Cutting school hours of instruction with “teacher furlough days,” short days, and extending ‘teacher work days’ has not, does not, and will not produce a nation of creators. It takes education, practice, and focused persistence to produce anything of value. For the U.S. to achieve the potential our parent’s achieved—have jobs, and retain the lifestyle to which most of the middle-class has become accustomed, we’re going to have to limit our play/relax time, and work a hell of a lot harder.

Partying, with attitude, instead of doing their work, like the stream of U.S. kids fired from Yellowstone; playing Halo, or killing endless hours on TikTok or SnapChat, or binge watching Netflix instead of studying math and science won’t help our kids compete in the job market locally or globally. H1B visas requested by Google, Facebook, Microsoft and other tech companies reached a whopping 308,613 H-1B registrations for 2022, a 12.5% rise over 2021.

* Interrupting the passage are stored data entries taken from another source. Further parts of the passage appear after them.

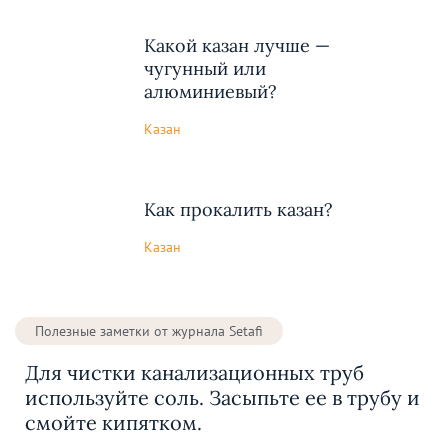
Какой казан лучше —
чугунный или
алюминиевый?
Казан
Как прокалить казан?
Казан
Полезные заметки от журнала Setafi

Greed, laziness, the-world-owes-me work ethic so many Americans possess won’t win us jobs, or help us keep them here in the States. We must teach our kids that PRACTICE is the only way to get good at anything. This means investing the time and energy into academics instead of iPhones, social media and video games, which means parents need to pay more attention and invoke more discipline. It means educators need to step up to the plate and give more homework, harder tests, teach longer hours for the same money because giving more money to education shows little improvement in student performance.

We are a nation of [mostly] Christian believers, but if Jesus really saves, he’d better start saving our kids, because it sure as hell isn’t our education system, and clearly most parents aren’t doing any better. Raising a generation of spoiled, unmotivated, under-educated Americans can not, does not, and WILL NOT compete in our global economy.